(Beginning of Provided records)

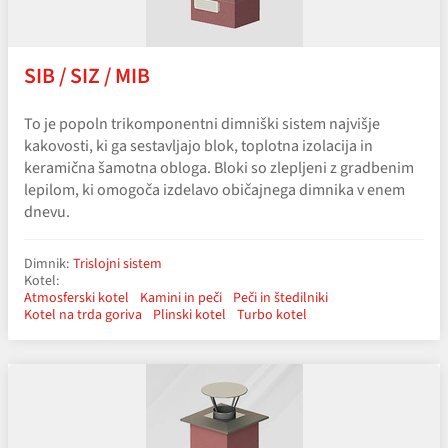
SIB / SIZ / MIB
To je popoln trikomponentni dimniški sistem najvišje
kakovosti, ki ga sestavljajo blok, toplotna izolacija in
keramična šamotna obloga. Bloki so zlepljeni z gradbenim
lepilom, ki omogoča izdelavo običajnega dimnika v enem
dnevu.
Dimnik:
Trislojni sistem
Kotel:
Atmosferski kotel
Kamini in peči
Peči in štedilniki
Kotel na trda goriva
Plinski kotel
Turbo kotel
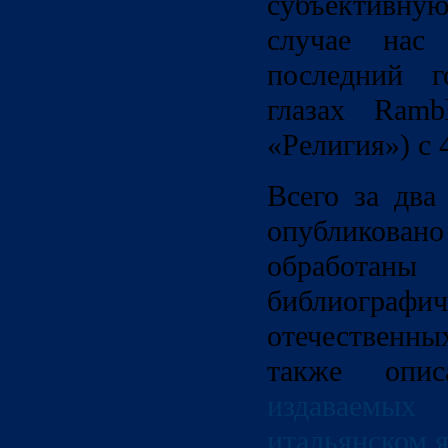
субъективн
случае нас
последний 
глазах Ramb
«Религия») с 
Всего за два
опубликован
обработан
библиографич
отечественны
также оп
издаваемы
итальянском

(End of Provided records)
(Beginning of Provided records)

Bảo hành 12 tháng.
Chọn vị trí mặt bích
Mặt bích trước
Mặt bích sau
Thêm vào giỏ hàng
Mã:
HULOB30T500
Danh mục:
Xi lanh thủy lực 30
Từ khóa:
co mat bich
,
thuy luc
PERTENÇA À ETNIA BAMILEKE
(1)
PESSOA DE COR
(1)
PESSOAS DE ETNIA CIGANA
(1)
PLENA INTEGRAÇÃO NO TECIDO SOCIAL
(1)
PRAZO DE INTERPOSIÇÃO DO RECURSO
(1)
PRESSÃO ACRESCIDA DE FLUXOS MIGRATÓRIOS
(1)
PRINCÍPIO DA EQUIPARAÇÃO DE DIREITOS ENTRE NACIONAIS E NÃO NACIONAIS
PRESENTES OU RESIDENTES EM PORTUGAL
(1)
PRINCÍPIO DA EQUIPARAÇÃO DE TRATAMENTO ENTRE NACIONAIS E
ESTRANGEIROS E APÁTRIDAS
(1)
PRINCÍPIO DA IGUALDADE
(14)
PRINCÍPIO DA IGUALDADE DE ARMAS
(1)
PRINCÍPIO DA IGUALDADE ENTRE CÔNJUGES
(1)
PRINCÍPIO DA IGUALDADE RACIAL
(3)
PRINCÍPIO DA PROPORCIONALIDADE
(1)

(End of Provided records)

Would you write out exactly the lines above, starting at the line containing "keramična šamotna obloga." and stopping after the line containing "итальянском"? Omit the pictures.

keramična šamotna obloga. Bloki so zlepljeni z gradbenim
lepilom, ki omogoča izdelavo običajnega dimnika v enem
dnevu.
Dimnik:
Trislojni sistem
Kotel:
Atmosferski kotel
Kamini in peči
Peči in štedilniki
Kotel na trda goriva
Plinski kotel
Turbo kotel
субъективн
случае нас
последний 
глазах Ramb
«Религия») с 
Всего за два
опубликован
обработан
библиографич
отечественны
также оп
издаваемы
итальянском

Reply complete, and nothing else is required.